Description
master
at aba7d2:
>>> from pandas import read_csv
>>> from pandas.compat import StringIO
>>> data = 'a\n' + str(2**63)
>>>
>>> read_csv(StringIO(data), engine='c').info()
<class 'pandas.core.frame.DataFrame'>
RangeIndex: 1 entries, 0 to 0
Data columns (total 1 columns):
a 1 non-null object
dtypes: object(1)
memory usage: 88.0+ bytes
>>>
>>> read_csv(StringIO(data), engine='python').info()
<class 'pandas.core.frame.DataFrame'>
RangeIndex: 1 entries, 0 to 0
Data columns (total 1 columns):
a 1 non-null object
dtypes: object(1)
memory usage: 88.0+ bytes
We should be able to handle uint64
, and tests like this one here should not be enforcing buggy behavior.
The buggy behavior for the C engine traces to here, where we attempt to cast according to this order defined here.
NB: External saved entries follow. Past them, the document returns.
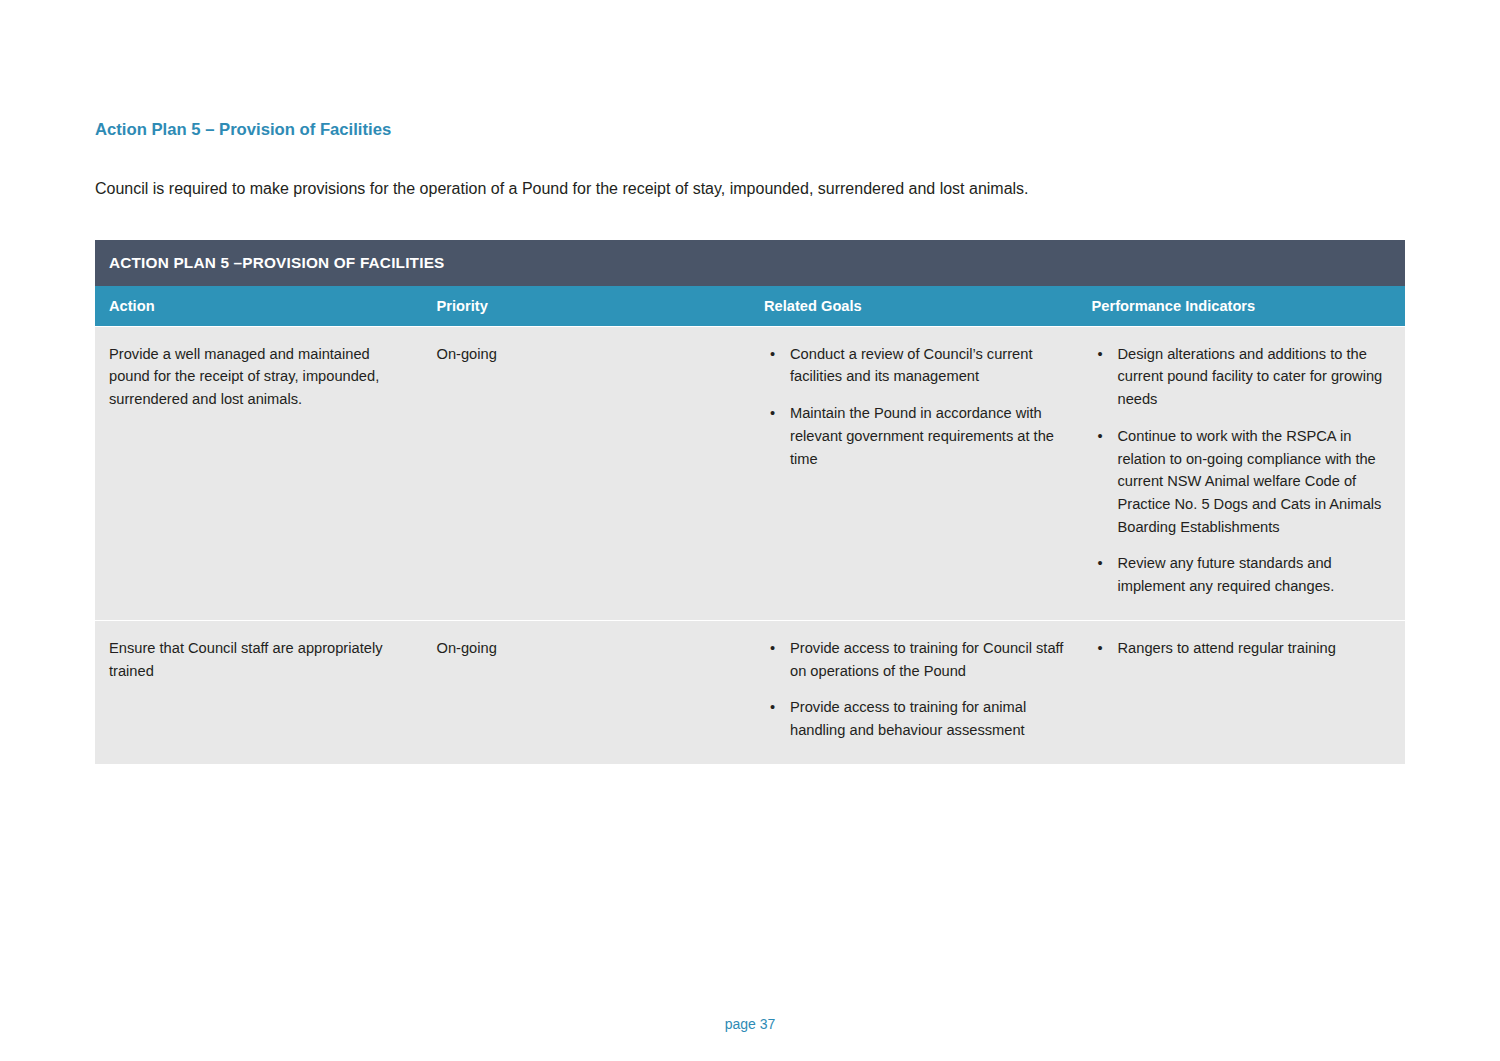Action Plan 5 – Provision of Facilities
Council is required to make provisions for the operation of a Pound for the receipt of stay, impounded, surrendered and lost animals.
| ACTION PLAN 5 –PROVISION OF FACILITIES |
| --- |
| Action | Priority | Related Goals | Performance Indicators |
| Provide a well managed and maintained pound for the receipt of stray, impounded, surrendered and lost animals. | On-going | Conduct a review of Council’s current facilities and its management Maintain the Pound in accordance with relevant government requirements at the time | Design alterations and additions to the current pound facility to cater for growing needs Continue to work with the RSPCA in relation to on-going compliance with the current NSW Animal welfare Code of Practice No. 5 Dogs and Cats in Animals Boarding Establishments Review any future standards and implement any required changes. |
| Ensure that Council staff are appropriately trained | On-going | Provide access to training for Council staff on operations of the Pound Provide access to training for animal handling and behaviour assessment | Rangers to attend regular training |
page 37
Note for starters that uint64
is not in that list. This try-except
is due to OverflowError
with int64
, after which we immediately convert to an object
array of strings. At first, I thought inserting uint64
to the list would be good, but that can cause bad casting in the other direction, i.e. negative numbers get converted to their uint64
equivalents.
The buggy behavior for the Python engine traces to here, where we attempt to infer the dtype
here. However, as I pointed out in #14982, this function fails with uint64
with a similar (and non-sensical) try-except
for OverflowError
in int64
.
The questions that I posed in #14982 are also relevant here, since they should be consistent across both engines that also is performant. Patching the Python engine probably requires fixing #14982 first, and patching the C engine probably requires adding new functions to parser.pyx
to parse uint64
and tokenizer.c
. However, in light of the questions that I posed in #14982, I'm not really sure what is best.